Pietro Brnwa: Remember This Name


Our youngest son is an aspiring doctor, starting a M.D./Ph.D. program this summer. So my wife and I read medical fiction and books about young doctors. I suppose we are afraid we'll run out of things to talk about with him. When a young doctor confronts crime, I am in seventh heaven. My son and I can both talk about things we understand.

A recent review of Josh Bazell's Beat the Reaper, a debut thriller published by Little-Brown, caught both my wife's and my eye the other day. It arrived in the mail a week or so ago. I finished it last night. A one word review could suffice: Wow.

But such a review doesn't permit me to introduce a character that I suspect will become a mainstay in years to come: Dr. Pietro Brnwa, also known as Peter Brown, and, to some, known for reasons that will become to readers, no pun intended, as "Bearclaw."

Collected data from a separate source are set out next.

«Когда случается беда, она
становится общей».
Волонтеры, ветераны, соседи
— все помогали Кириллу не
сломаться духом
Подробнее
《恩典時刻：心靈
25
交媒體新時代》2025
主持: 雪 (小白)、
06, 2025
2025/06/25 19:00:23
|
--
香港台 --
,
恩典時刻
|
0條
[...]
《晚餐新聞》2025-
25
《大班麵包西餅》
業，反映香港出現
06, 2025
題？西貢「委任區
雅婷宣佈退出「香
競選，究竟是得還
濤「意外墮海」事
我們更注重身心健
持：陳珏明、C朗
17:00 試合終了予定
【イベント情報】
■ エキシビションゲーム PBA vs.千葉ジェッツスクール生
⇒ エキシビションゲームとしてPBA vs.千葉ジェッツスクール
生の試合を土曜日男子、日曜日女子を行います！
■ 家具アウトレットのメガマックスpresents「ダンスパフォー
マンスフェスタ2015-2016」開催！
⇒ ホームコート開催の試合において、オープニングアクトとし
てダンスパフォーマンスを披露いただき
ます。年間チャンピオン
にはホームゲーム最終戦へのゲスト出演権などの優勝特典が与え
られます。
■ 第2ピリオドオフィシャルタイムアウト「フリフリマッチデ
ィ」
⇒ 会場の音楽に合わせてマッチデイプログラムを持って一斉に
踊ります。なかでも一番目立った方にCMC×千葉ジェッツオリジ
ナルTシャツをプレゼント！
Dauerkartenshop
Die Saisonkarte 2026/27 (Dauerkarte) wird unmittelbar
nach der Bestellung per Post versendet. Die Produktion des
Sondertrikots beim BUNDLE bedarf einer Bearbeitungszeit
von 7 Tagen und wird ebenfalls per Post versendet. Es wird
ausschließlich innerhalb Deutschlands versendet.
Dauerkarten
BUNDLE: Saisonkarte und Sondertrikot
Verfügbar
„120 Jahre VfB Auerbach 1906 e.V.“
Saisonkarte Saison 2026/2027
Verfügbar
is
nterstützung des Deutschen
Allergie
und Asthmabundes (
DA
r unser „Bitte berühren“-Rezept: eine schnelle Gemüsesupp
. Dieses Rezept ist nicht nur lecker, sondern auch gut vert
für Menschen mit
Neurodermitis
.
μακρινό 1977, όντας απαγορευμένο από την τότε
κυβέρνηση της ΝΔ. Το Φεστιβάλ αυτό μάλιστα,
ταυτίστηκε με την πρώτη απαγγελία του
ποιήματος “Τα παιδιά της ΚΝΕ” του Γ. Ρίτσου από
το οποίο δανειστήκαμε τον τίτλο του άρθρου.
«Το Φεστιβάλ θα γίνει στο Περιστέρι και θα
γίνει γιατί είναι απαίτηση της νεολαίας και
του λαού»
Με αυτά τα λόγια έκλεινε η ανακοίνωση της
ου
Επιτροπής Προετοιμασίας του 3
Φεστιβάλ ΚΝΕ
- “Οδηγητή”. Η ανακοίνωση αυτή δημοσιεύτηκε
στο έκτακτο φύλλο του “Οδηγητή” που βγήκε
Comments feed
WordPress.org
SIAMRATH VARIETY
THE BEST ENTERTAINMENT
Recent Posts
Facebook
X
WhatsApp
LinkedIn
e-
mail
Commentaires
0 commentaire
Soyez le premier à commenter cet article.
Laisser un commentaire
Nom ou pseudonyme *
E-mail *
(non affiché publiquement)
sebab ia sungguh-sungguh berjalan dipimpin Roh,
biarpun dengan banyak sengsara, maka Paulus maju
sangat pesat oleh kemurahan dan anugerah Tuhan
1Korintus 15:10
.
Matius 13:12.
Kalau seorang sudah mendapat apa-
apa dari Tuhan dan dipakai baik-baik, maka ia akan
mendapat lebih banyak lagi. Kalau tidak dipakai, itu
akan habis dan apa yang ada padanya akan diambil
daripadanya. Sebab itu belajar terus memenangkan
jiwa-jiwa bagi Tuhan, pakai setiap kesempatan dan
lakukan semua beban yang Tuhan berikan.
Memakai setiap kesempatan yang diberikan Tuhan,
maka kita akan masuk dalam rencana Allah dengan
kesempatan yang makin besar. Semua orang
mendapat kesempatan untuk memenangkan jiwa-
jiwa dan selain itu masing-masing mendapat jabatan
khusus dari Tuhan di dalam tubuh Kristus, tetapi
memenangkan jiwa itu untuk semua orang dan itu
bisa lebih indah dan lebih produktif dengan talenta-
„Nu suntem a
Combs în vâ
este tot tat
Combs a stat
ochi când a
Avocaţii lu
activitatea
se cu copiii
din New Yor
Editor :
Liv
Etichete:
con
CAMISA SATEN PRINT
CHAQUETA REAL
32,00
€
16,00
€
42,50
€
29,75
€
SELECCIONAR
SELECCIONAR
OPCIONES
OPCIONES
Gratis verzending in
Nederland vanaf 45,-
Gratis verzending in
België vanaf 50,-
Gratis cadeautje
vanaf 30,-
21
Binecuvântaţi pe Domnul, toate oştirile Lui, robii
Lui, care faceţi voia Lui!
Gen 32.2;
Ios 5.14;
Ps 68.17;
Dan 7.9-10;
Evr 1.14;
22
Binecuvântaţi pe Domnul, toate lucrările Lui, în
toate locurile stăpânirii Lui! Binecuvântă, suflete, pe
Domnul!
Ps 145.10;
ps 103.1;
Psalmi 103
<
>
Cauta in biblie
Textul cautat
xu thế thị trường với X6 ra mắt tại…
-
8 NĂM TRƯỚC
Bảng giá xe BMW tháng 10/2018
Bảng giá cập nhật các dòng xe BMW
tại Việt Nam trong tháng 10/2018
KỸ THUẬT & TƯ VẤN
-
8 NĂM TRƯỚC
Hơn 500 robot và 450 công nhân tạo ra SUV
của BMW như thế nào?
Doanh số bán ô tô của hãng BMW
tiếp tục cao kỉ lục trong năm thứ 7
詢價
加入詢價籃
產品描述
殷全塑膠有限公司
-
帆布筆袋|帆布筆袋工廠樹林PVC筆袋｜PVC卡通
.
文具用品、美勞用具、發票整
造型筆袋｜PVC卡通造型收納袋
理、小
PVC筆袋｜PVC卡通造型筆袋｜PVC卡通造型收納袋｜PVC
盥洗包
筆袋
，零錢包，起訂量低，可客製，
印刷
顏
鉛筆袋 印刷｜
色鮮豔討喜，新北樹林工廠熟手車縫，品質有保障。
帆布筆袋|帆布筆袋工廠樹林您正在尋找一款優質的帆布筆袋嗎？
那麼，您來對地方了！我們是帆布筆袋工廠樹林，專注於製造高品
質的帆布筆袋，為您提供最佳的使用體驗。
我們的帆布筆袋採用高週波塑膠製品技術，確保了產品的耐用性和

This is joyous irreverence at its best. Dr. Brnwa is working in a busy Manhattan hospital, a recent medical school graduate learning the ropes after a career switch from a very different profession. He eases the reader through the vocabulary of hospital medicine. "`Stat'," he tells us, "is short, though not very, for statim. `Calling a code' is what you do when you want to pretend you don't know that someone's already dead."

Bazell is himself a recent medical school graduate doing his residency at the University of California, San Francisco. He writes with more ease than you would expect about the criminal justice system, although he is on somewhat shaky ground when he writes about Brady v. Maryland. The decision does not create general discovery rights for defendants in a criminal case. Rather, it merely imposes on the Government a duty to disclose exculpatory evidence. But perhaps I am too harsh on Bazell, for, as it turns out, the evidence to which he refers when nodding at Brady turns out to be exculpatory in a way that trial lawyers can only fantasize about.

But you don't read Bazell for his take on the law. You read him because his prose are taught and filled with the necessary menace that comes of walking along life's edge in the service of others.

"It's a weird curse," Brnwa observes, "when you think about it. We're built for thought, and civilization, more than any other creature we've found. And all we really want to be is killers."

I won't pass the book on to my tender-hearted wife. There are scenes in the book that make you wince, and one that I had to read twice for the horror simply to take shape. It is rare that I am surprised by a thriller. But I was shocked, and for that I am grateful, and anxious to see where Brnwa next surfaces.

It's a jungle out there, all right. Bazell's gift is to make you laugh, even as the tiger stalks and you reckon with moral certainty the dismal odds of survival.